DKI Jakarta juga melakukan hal sama, memperpanjang PSBB hingga 22 Mei 2020. Begitu pula dengan Kota Surabaya yang memperpanjang masa PSBB hingga 25 Mei 2020 mendatang. Perpanjangan ini bukan tanpa alasan. Pemerintah daerah melihat ada tren kenaikan kasus meskipun PSBB telah dilakukan.
“Kami perpanjang PSBB ini karena tren positifnya naik,” kata Bupati KBB, AA Umbara (5/5/2020).
Sementara itu, Pengamat Kebijakan Publik UI, Bambang Istianto menilai, kebijakan PSBB telah menyimpang dari tujuannya untuk menekan penularan dan penyebaran covid-19. Hal ini disebabkan keluarnya Permenhub 25/2020 serta Surat Edaran (SE) 4/2020 yang dikeluarkan Gugus Tugas Percepatan Penanganan Covid-19. Pelonggaran transportasi ini jelas mendistorsi tujuan PSBB.
“Beroperasinya transpostasi umum mendistorsi keberhasilan pembatasan sosial berskala besar yang telah diterapkan oleh sejumlah wilayah di Indonesia,” terangnya (11/5/2020).
Analisis Diragukan
Iqbal Elyazar, Penelliti dari Eijkman-Oxford Clinical Research Unit (EOCRU), meyatakan bahwa kurva kasus covid-19 yang disuguhkan pemerintah patut diragukan. Alasannya, Indonesia hingga awal Mei kemarin belum memiliki standar kurva epidemi O. Yakni, sebuah kurva khusus yang sesuai dengan standar ilmu epidemiologi.

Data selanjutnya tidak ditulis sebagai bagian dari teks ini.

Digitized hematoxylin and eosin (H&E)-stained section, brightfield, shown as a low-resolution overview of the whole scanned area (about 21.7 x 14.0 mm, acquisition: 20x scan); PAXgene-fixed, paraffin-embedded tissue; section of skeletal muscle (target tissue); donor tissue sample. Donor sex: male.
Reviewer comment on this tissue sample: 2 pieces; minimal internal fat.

“Masalah utamanya, sudah 68 hari setelah kasus pertama COVID-19 diumumkan, Indonesia belum menampilkan kurva epidemi COVID-19 yang sesuai dengan standar ilmu epidemiologi. Karena itu, adanya klaim terjadinya penurunan kasus baru COVID-19 cukup meragukan,” ungkap Iqbal (8/5/2020).
Pemerintah memang tidak hanya sekali saja mengumumkan terjadinya penurunan kasus. Tanggal 2 Mei 2020. Pemerintah menyebutkan bahwa 14 provinsi di Indonesia tidak mengumumkan adanya kasus baru.
Padahal, menurut Pakar FKM UI, Pandu Riono, penurunan kasus bergantung pada layanan kesehatan dan jumlah pasien dalam pengawasan. Senada dengan itu, peneliti Biostatistik di Fakultas Kesehatan Masyarakat Universitas Indonesia (FKM UI), Iwan Ariawan, mengingatkan, tanpa informasi lebih lanjut tentang jumlah tes yang dilakukan dan jarak waktu antara pengumpulan sampel swab serta pengumuman hasil tes, kasus COVID-19 yang dilaporkan memiliki risiko bias yang tinggi.
“Misalnya, dengan berkurangnya jumlah tes yang dilakukan, jumlah kasus COVID-19 yang dikonfirmasi akan secara otomatis juga menurun. Dan itu tidak akan terjadi karena penurunan kasus di antara populasi, tetapi karena penurunan jumlah orang yang diuji,” jelasnya.